Wajah Mae memerah diledek Robert, ia pun ikut tertawa dibalik tangan yang menutup mulutnya.

“Ya sudah, kamu istirahat sana! Persiapkan diri untuk besok!”

“Teh Roroh jadi ikut kan Tuan?”

“Ya, asal jangan kamu suruh dia untuk tinggal bersamamu di sana!”

“Hehe, ya enggak dong Tuan,” jawab Mae mesem-mesem.

Setelah itu Mae dan Rohaeti kembali ke dapur, keduanya makan malam bersama.

Mae makan sangat lahap sekali, wajar saja karena seumur hidupnya baru kali itu ia bisa makan dengan menu yang enak dan pastinya dengan puas, tanpa harus berbagi dengan keempat adiknya seperti di kampung dulu.

“Sok habiskan nasi dan sayurnya, Neng!”

“Teh Roroh masih mau makan nggak?”

“Enggak, Neng. Teteh nggak bisa makan malam banyak-banyak, takut gendut.”

“Oh, Teteh lagi diit ya?”

“Haha, diet Neng, bukan diit.”

“Haha, tah eta maksudnya. Lupa sayah.”

“Ah dasar kamu mah, ada-ada aja. Sok cepat habiskan!”

“Siap Teh, hehe.”

Dengan semangat berkobar, Mae menuangkan nasi dan sayur capcay yang tersisa ke dalam piring saji, lalu melahapnya sampai habis.

“Teh, Mae saja yang cuci piring.

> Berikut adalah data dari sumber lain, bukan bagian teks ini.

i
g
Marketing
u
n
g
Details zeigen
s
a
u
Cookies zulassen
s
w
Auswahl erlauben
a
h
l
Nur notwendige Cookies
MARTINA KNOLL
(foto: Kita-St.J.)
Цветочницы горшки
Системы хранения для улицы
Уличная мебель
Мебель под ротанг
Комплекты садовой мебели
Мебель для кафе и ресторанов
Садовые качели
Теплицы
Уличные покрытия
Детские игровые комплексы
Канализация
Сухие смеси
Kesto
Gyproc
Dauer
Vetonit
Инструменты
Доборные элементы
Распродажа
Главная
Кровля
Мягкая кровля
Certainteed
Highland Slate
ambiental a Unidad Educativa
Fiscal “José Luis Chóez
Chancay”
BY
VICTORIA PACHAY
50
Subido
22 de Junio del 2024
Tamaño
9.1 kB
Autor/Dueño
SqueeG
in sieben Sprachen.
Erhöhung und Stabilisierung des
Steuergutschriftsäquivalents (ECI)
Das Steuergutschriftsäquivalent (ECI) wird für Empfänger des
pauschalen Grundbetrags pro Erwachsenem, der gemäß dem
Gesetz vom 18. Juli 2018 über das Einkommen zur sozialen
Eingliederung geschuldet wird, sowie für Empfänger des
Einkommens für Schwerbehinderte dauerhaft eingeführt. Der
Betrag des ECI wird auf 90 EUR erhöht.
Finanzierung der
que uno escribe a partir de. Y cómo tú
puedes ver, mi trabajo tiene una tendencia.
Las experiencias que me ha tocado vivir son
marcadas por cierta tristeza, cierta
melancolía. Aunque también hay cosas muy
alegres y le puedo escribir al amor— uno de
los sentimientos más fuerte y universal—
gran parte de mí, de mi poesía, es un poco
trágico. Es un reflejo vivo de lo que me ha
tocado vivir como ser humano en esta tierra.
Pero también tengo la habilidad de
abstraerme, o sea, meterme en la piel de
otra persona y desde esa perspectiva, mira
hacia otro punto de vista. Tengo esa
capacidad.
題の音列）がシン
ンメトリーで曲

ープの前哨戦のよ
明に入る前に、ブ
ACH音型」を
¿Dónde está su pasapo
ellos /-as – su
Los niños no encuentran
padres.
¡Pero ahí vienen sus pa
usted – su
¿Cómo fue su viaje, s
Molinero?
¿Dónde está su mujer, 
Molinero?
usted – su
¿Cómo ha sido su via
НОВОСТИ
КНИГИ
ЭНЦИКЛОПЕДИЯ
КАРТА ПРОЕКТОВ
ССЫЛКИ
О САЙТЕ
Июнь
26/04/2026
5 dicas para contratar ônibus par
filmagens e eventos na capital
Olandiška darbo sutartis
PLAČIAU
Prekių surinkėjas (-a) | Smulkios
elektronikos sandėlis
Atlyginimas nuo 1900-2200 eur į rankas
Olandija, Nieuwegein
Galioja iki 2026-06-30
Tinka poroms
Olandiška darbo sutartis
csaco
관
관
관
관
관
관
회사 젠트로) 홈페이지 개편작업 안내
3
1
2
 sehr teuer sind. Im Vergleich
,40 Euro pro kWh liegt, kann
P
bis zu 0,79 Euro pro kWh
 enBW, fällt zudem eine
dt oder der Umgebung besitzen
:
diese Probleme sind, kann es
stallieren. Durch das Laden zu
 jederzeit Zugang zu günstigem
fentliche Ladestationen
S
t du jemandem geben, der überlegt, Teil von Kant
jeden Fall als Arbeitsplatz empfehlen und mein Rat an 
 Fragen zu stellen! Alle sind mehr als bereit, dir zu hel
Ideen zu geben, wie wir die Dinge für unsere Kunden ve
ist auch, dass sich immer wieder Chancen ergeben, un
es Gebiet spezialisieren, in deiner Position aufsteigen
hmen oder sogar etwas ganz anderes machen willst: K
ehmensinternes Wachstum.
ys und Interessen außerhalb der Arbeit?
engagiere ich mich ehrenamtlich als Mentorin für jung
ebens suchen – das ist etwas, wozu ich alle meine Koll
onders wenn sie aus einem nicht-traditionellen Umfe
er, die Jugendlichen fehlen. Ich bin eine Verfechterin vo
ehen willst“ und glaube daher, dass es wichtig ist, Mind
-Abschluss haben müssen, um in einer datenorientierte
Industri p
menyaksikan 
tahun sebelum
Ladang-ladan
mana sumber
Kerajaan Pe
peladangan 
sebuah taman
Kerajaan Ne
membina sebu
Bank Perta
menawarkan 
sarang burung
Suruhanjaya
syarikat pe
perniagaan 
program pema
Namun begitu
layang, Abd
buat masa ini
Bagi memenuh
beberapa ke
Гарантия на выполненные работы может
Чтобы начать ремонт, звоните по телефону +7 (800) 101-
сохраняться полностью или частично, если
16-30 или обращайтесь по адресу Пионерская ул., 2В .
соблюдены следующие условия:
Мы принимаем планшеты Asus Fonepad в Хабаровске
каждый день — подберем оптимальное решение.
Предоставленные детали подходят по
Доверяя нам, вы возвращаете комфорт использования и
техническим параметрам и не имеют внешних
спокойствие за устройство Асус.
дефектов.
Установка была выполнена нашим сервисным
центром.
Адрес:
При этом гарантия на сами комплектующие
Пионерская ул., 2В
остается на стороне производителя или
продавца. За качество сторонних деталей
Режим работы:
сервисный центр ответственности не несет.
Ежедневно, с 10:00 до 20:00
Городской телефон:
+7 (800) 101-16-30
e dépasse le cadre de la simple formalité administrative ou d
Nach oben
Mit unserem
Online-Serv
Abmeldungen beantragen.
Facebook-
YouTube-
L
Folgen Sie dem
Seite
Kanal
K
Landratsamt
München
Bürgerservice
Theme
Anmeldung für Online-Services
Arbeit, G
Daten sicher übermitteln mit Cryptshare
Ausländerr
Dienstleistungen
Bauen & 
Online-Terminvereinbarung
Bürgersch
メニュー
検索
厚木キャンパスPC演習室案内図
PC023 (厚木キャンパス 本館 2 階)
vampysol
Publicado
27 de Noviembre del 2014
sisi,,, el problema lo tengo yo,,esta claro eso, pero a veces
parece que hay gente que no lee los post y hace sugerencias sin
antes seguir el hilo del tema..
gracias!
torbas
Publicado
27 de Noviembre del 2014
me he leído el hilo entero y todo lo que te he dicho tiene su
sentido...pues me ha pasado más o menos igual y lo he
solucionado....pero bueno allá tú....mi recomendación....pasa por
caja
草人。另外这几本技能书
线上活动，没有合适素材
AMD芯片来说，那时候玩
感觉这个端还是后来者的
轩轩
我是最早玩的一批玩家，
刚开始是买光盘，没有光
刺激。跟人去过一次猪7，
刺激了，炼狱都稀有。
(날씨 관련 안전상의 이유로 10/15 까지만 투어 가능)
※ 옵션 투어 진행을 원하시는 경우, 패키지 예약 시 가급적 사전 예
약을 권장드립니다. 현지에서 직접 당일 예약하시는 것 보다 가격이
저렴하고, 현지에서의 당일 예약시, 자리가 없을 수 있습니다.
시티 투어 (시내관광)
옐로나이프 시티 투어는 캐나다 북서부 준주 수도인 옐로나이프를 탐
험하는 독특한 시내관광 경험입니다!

Teteh beresin aja mejanya.”

“Ok, Neng.”

Mae mengangkat seluruh piring kotor di meja makan, lalu membawanya ke wastafel untuk dicuci. Ia tampak kebingungan, celingukan seperti sedang mencari-cari sesuatu.

“Caria apa, Neng?”

“Sabun colek sama abu gosoknya mana, Teh?”

“Haha, teu jaman Neng cuci piring pakai kedua benda pusaka itu. Pakai sabun cuci yang ada di botol itu.”

“Ini? Papa Lemon?”

“Iya itu.”

“Har, kirain ini sirop. Da ada gambar jeruknya.”

“Haha, minum weh kalau kamu mau mah.”

“Ish, jor weh, haha. Ke Mae mati atuh Teh.”

“Haha, kamu mah aya-aya wae atuh da.”

“Hehe, terus ini nyucinya pakai busa warna kuning dan hijau ini?”

“Iya, kan waktu praktek dulu di rumah teteh kamu pakai juga yang kaya gitu, neng.”

“Ey, nggak ah. Kan waktu training di rumah Teteh, Mae nggak disuruh cuci piring.”

“Oh iya? Haha, lupa Tetehnya Neng.”

Mereka pun tertawa, Rohaeti tergugu dengan kepolosan Mae. Setelah pekerjaan selesai, keduanya pun beranjak ke kamar untuk beristirahat.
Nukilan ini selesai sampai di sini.